Ибо сдержанность эта перестанет относиться за счет его великой скромности, и в ней разглядят, наконец, утверждение той истины, что лишь на путях ученого незнания обретает анализ свои подлинные масштабы.
@
Инстанция буквы в бессознательном, или судьба разума после Фрейда
Спеленутые младенцы. О морские города! На стогнах ваших я вижу граждан, женщин и мужчин, чьи руки и ноги туго связаны прочными узами, связаны людьми, которые не поймут вашего языка, и лишь между собою сможете вы слезными жалобами, вздохами и стенаниями оплакивать ваши мучения и утраченную вами свободу. Ибо те, кто связал вас, не поймут вашего языка, как и вы не поймете их.
(Записные книжки Леонардо да Винчи)[47]Если уж тема настоящего, третьего, тома «Психоанализа»[48] потребовала от меня вклада в виде данной работы, то, воздавая должное тому, что читатель в ней обнаружит, я обязан предупредить, что ее настоящее место находится между письменной и устной речью — где-то на полдороге.
Письмо характеризуется, по сути дела, господством текста — в том смысле, который этот фактор дискурса, как мы увидим, здесь получит. Это приводит к стесненности, которая, на мой взгляд, не должна оставлять читателю иного выхода, кроме входа в этот текст — а его я предпочитаю делать затруднительным. Следовательно, в данном случае перед нами вовсе не письмо. Особенность моих семинаров, состоящая в том, что каждый раз я сообщаю на них нечто неопубликованное, не позволила мне до сих пор дать образец такого текста — разве что для одного из них, и притом случайно вырванного из их последовательности, так что обращаться к нему стоит здесь исключительно ради масштаба их топики.

— ВОПРОСЫ ПО ТЕКСТУ —
- a) Где, по словам автора отрывка об инстанции буквы, находится настоящее место этой работы?
- b) Продолжите отрывок об инстанции буквы, начав сразу после его последнего предложения.

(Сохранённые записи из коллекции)
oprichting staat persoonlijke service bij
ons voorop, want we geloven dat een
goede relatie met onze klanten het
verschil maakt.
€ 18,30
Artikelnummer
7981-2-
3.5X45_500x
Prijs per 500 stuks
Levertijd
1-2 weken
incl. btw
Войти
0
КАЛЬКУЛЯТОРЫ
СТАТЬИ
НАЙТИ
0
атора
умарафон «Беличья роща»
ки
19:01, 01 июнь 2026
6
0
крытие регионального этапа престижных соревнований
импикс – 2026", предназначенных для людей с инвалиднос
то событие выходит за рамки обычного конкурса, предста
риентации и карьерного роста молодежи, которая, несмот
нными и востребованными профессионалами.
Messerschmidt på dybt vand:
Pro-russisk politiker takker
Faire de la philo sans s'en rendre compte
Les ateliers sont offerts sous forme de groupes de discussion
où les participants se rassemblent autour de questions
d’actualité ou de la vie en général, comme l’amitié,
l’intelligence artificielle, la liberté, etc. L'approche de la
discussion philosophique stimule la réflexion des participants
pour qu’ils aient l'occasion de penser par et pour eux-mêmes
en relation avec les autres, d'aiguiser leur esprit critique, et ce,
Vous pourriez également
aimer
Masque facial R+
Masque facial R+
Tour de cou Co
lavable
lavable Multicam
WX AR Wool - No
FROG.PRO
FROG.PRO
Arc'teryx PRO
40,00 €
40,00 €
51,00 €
---
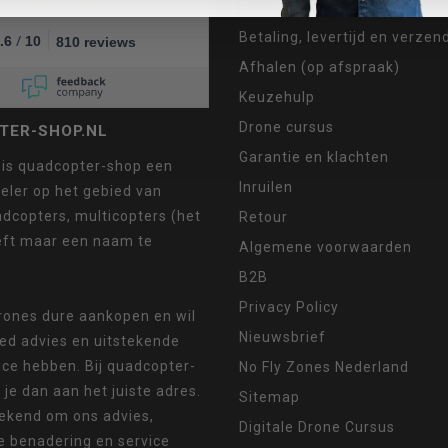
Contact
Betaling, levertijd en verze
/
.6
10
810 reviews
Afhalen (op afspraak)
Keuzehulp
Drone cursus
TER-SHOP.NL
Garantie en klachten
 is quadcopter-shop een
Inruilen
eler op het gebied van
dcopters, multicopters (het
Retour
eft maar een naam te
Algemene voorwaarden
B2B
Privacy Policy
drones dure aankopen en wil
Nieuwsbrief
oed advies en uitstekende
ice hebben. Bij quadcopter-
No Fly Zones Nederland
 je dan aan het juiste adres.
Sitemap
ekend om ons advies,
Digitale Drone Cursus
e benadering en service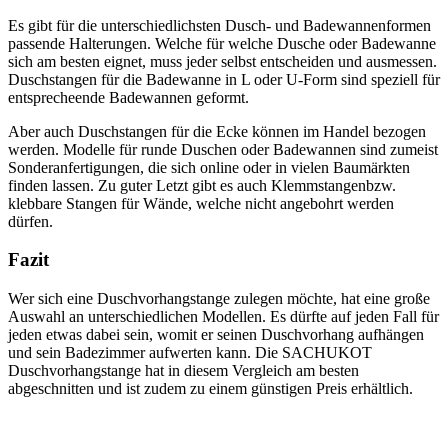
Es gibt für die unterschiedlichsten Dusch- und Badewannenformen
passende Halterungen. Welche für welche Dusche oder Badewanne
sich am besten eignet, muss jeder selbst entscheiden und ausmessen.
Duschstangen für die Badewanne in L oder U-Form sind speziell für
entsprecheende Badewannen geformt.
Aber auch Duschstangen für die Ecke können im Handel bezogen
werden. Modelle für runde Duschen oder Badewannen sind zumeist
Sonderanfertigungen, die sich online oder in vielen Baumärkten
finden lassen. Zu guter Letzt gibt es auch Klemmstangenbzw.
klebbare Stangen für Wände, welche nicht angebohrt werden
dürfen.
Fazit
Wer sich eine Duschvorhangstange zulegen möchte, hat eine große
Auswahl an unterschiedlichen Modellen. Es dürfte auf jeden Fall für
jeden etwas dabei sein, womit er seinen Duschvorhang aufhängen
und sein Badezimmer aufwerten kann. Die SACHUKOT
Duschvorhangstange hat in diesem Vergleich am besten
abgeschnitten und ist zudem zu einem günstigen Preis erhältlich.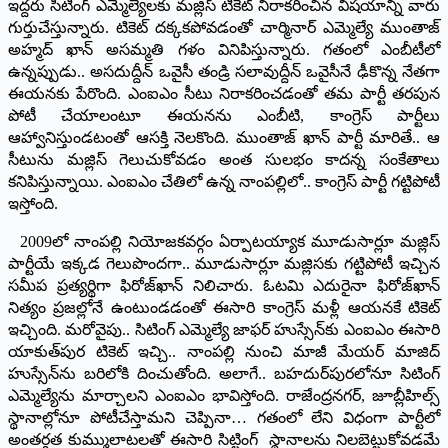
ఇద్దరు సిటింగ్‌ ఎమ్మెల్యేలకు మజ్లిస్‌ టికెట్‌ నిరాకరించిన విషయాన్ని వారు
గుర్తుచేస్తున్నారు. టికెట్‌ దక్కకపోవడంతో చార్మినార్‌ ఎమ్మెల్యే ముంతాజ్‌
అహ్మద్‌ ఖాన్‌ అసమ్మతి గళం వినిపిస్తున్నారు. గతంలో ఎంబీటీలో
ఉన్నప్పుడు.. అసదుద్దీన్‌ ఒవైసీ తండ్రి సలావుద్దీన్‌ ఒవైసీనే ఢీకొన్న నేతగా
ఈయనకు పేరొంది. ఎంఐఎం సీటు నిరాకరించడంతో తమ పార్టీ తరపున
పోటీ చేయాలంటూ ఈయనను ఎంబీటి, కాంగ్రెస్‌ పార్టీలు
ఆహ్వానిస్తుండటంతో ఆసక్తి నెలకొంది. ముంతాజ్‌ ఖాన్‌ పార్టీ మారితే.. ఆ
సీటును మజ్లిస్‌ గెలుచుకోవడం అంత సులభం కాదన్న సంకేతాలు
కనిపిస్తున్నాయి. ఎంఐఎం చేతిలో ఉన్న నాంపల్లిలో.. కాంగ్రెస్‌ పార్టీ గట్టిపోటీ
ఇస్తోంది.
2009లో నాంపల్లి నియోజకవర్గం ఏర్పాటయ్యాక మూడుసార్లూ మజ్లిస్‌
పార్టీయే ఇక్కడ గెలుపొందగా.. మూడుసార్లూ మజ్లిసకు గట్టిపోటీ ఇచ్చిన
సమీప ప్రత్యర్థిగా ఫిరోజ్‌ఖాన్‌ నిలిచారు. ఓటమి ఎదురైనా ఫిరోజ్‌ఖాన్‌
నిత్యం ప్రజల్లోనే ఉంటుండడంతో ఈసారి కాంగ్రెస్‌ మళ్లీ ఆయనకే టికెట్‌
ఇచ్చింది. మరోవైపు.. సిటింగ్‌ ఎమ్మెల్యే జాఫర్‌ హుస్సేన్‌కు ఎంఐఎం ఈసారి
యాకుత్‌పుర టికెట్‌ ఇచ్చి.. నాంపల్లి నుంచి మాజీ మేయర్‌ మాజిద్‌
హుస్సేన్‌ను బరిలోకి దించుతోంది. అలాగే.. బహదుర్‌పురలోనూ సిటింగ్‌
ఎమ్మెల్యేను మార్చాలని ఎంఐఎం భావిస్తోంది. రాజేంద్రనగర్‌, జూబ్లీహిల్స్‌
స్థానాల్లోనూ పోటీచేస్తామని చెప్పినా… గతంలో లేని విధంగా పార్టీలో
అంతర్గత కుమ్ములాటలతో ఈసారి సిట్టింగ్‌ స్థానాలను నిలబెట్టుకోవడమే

— ОТВЕТЫ ПО ПОРЯДКУ —
- a) Между письменной и устной речью, где-то на полдороге.

- b)
Недостаток времени, послуживший мне предлогом отказаться от подобного замысла, маскирует другую, настоящую трудность: чтобы удержать данный текст на том уровне, на котором мое учение должно быть здесь представлено, он не должен заметно уклоняться от устной речи с ее совершенно иными масштабами, соблюдение которых существенно для достижения результатов, которых я добиваюсь как преподаватель.
Вот почему в поисках благосклонной оценки своего труда я, совершив обходный маневр, принял приглашение выступить с докладом со стороны философского кружка Федерации студентов-словесников[49], рассчитывая, что широта его темы как нельзя лучше будет соответствовать необычному характеру этой аудитории, а единственный объект его встретит интерес, обусловленный ее общей квалификацией — литературной, которой воздается должное самим названием моего доклада, посвященного литере, букве. Разве можно позабыть, что Фрейд постоянно, до последних дней своих, настаивал на первоочередной важности именно этой квалификации для формирования аналитиков, и что именно universitas letterarum виделась ему идеальным местом для задуманного им учреждения[50].
Восстанавливая теперь по свежим следам ход своей речи и упоминая тех, кому я ее предназначаю, я тем более ясно даю понять, кого она не касается.
К этим последним относятся все те, кто, какие бы цели в психоанализе они ни преследовали, примиряются с тем, что их дисциплина начинает ставить себе в заслугу ту или иную ложную идентификацию. Это грех обычный, и его воздействие на умы таково, что даже правильная идентификация рискует показаться лишь одним из многих алиби, чья утонченная двусмысленность не укроется, мы надеемся, от умов наиболее проницательных.
Так, с любопытством наблюдаем мы крутой поворот в отношении к символизации и языку, намечающийся в Int. J. Psychoanal. — так и видишь их влажные пальцы, листающие фолианты Сэпира и Есперсена. Упражнения этого рода им еще внове, но особенно выдает речь. Есть серьезность, которая вызывает лишь улыбку, когда прибегает к правдоподобию.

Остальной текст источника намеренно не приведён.